**Exercise directions:** From the line containing "22: (459, 142, 9.04)" to the line containing "16: (82, 210, 1.86)" in the entries below, reproduce every line exactly, ends included. Nothing else belongs in the copy, and no pictures.

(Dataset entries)
┏━━

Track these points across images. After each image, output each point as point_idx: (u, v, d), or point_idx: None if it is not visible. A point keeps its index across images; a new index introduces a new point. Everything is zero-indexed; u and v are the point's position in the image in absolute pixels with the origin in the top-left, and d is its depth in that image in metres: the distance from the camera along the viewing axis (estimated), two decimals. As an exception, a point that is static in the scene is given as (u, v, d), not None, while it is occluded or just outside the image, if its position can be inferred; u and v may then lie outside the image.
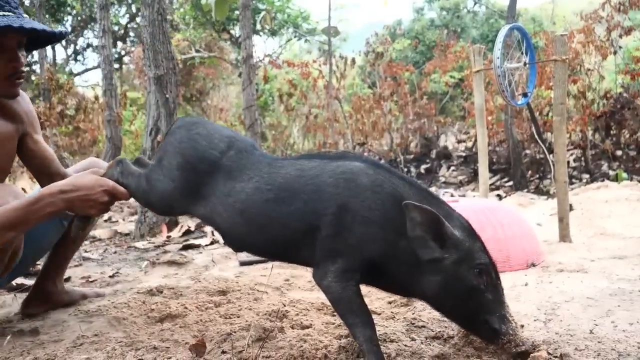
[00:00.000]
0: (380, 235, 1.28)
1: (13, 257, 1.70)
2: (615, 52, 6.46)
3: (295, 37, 12.33)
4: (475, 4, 18.37)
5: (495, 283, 1.27)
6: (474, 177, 7.00)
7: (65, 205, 1.52)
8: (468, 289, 1.24)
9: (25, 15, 1.64)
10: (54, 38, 1.80)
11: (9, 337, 1.77)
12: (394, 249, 1.28)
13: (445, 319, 1.70)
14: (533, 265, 2.41)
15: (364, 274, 1.33)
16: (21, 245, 1.71)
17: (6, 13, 1.57)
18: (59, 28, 1.63)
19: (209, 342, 1.56)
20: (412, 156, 8.10)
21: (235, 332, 1.64)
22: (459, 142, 9.04)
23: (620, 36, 6.47)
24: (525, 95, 3.07)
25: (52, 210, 1.52)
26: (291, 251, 1.41)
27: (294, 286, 2.38)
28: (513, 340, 1.25)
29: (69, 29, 16.52)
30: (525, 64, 3.06)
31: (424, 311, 1.79)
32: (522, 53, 3.16)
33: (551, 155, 3.48)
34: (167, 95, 3.60)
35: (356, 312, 1.30)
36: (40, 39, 1.79)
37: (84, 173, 1.59)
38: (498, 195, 5.17)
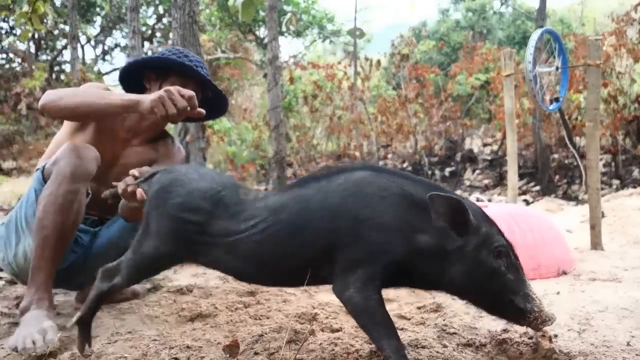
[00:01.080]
0: (399, 236, 1.28)
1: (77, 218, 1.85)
2: (647, 55, 6.32)
3: (319, 38, 12.36)
4: (501, 5, 18.14)
5: (515, 263, 1.28)
6: (499, 181, 6.93)
7: (150, 107, 1.71)
8: (491, 271, 1.25)
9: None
10: (221, 109, 2.20)
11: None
12: (415, 246, 1.28)
13: (476, 325, 1.70)
14: (564, 273, 2.37)
15: (386, 279, 1.32)
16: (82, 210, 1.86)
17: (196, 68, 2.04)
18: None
19: (241, 343, 1.58)
20: (436, 159, 8.05)
21: (266, 334, 1.66)
22: (484, 145, 8.94)
23: (653, 39, 6.34)
24: (557, 100, 3.02)
25: (140, 107, 1.75)
26: (311, 276, 1.38)
27: (322, 288, 2.38)
28: (539, 317, 1.25)
29: (98, 29, 16.85)
30: (557, 68, 3.01)
31: (454, 317, 1.78)
32: (553, 57, 3.12)
33: (583, 161, 3.42)
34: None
35: (380, 323, 1.28)
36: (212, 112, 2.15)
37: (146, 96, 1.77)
38: (525, 200, 5.11)
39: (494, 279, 1.25)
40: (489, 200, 5.36)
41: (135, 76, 2.07)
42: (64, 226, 1.79)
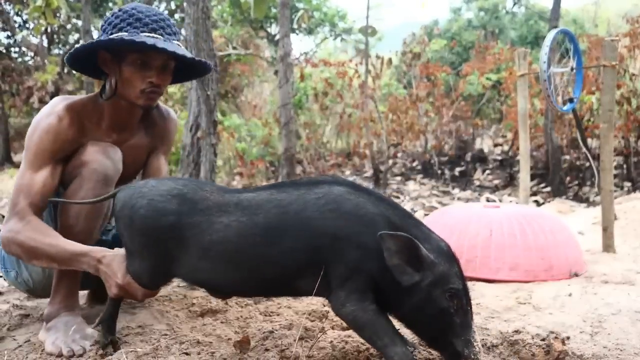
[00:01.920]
0: (375, 255, 1.28)
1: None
2: (662, 57, 6.25)
3: (331, 36, 12.34)
4: (514, 4, 18.01)
5: (465, 308, 1.28)
6: (509, 181, 6.89)
7: (94, 272, 1.59)
8: (440, 311, 1.26)
9: (178, 43, 1.73)
10: (204, 71, 1.90)
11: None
12: (386, 269, 1.28)
13: (487, 326, 1.69)
14: (576, 275, 2.35)
15: (374, 294, 1.33)
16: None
17: (156, 36, 1.66)
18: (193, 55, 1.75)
19: (251, 339, 1.58)
20: (446, 158, 8.02)
21: (276, 330, 1.66)
22: (495, 145, 8.89)
23: (669, 40, 6.26)
24: (571, 100, 2.99)
25: (85, 268, 1.59)
26: (287, 287, 1.41)
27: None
28: None
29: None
30: (572, 68, 2.99)
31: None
32: (568, 57, 3.09)
33: (595, 162, 3.39)
34: (209, 92, 3.66)
35: (381, 331, 1.29)
36: (194, 71, 1.90)
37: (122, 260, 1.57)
38: (536, 201, 5.08)
39: (441, 318, 1.27)
40: (500, 201, 5.33)
41: (88, 58, 1.75)
42: (94, 232, 1.76)
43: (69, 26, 14.80)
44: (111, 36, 1.65)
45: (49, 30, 13.98)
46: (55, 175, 1.69)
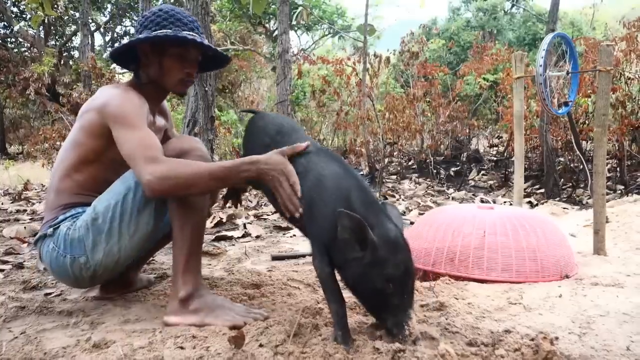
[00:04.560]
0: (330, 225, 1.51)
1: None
2: (657, 62, 6.29)
3: (329, 33, 12.34)
4: (512, 6, 18.04)
5: (403, 292, 1.43)
6: (504, 182, 6.93)
7: (256, 175, 1.70)
8: (373, 289, 1.44)
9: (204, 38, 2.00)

┗━━

**Task result:**
22: (459, 142, 9.04)
23: (620, 36, 6.47)
24: (525, 95, 3.07)
25: (52, 210, 1.52)
26: (291, 251, 1.41)
27: (294, 286, 2.38)
28: (513, 340, 1.25)
29: (69, 29, 16.52)
30: (525, 64, 3.06)
31: (424, 311, 1.79)
32: (522, 53, 3.16)
33: (551, 155, 3.48)
34: (167, 95, 3.60)
35: (356, 312, 1.30)
36: (40, 39, 1.79)
37: (84, 173, 1.59)
38: (498, 195, 5.17)
[00:01.080]
0: (399, 236, 1.28)
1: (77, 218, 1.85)
2: (647, 55, 6.32)
3: (319, 38, 12.36)
4: (501, 5, 18.14)
5: (515, 263, 1.28)
6: (499, 181, 6.93)
7: (150, 107, 1.71)
8: (491, 271, 1.25)
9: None
10: (221, 109, 2.20)
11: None
12: (415, 246, 1.28)
13: (476, 325, 1.70)
14: (564, 273, 2.37)
15: (386, 279, 1.32)
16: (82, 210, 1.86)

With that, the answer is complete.